Abstract

In 2016, the Organ Procurement and Transplantation Network (OPTN) developed a methodology to measure equity in access to deceased donor kidney transplantation that has since been applied to liver and, most recently, lung. The holistic approach is designed to measure disparities related to geographic, demographic, clinical, and socioeconomic factors while adjusting for factors used to prioritize candidates for allocation, as well as to quantify system-level equity by a single number that can be tracked over time. For OPTN data on active lung candidates we fit 36 separate Poisson rate models over rolling 6-month periods examined quarterly from 1/2010 to 6/2019, adjusting for 15 candidates covariates. Disparity was quantified as the Winsorized standard deviation (SD) of of predicted transplant rates (on log scale) among lung registrations, after "discounting" for desired, policy-induced disparities such as the lung allocation score by holding these factors constant. Risk-adjusted, factor-specific disparities were calculated as the SD of the log(transplant rate), holding all other factors constant. Despite 3 policy modifications over the time period, the overall disparity metric has remained very stable (fig1).
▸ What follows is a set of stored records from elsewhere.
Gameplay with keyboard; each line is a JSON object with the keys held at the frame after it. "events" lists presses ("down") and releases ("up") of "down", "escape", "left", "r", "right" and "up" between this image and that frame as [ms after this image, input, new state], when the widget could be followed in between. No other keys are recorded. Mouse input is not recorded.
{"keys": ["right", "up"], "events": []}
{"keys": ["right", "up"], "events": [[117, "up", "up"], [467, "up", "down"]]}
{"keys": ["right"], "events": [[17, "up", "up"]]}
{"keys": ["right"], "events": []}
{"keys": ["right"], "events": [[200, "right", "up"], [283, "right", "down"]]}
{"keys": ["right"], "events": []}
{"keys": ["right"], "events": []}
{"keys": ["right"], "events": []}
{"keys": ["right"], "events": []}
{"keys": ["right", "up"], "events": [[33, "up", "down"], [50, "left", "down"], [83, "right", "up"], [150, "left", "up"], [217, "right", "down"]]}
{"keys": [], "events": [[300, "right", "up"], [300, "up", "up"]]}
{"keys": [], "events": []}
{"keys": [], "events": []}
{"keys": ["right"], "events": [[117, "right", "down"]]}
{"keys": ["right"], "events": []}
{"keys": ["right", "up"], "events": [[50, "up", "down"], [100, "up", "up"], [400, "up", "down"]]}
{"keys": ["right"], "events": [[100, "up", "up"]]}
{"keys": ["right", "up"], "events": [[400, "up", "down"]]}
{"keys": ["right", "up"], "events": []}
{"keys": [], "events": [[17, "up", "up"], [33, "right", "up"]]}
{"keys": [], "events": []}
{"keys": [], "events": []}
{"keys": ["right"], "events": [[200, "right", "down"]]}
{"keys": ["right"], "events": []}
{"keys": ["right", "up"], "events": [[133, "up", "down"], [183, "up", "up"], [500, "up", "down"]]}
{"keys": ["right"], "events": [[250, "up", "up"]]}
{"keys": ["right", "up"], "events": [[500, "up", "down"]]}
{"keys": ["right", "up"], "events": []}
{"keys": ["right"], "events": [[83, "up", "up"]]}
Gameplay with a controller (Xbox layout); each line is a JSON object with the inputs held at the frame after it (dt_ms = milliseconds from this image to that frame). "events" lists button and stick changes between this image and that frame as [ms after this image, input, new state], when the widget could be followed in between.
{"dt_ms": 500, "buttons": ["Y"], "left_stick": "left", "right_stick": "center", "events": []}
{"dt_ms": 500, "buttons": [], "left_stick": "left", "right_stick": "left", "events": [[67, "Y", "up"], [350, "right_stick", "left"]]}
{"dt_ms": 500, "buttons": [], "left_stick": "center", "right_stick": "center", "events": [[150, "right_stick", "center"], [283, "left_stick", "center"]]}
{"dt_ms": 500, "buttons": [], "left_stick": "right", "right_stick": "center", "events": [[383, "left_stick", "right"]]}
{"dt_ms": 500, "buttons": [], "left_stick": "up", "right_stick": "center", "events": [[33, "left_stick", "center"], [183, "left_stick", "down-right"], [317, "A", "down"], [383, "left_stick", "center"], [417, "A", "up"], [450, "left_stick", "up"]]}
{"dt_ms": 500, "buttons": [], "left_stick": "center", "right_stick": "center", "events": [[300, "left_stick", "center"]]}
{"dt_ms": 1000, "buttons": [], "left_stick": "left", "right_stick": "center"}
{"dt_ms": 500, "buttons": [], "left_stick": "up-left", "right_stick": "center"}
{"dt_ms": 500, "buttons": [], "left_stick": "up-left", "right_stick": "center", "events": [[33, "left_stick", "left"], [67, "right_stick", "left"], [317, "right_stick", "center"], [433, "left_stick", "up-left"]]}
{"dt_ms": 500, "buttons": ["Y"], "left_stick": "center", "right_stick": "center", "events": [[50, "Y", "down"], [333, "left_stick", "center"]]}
Donation service area (DSA) was the factor most independently associated with disparities in access to lung transplant in each period. Other factors that rose to the top, but well below DSA, include gender, ethnicity, diagnosis group, and age. Even after removing DSA as a unit of allocation for lung in 2017, DSA still is the factor contributing the most to inequities. This methodology will be used for monitoring the impact on equity of future policy changes, such as the anticipated transition to "Continuous Distribution" for lungs.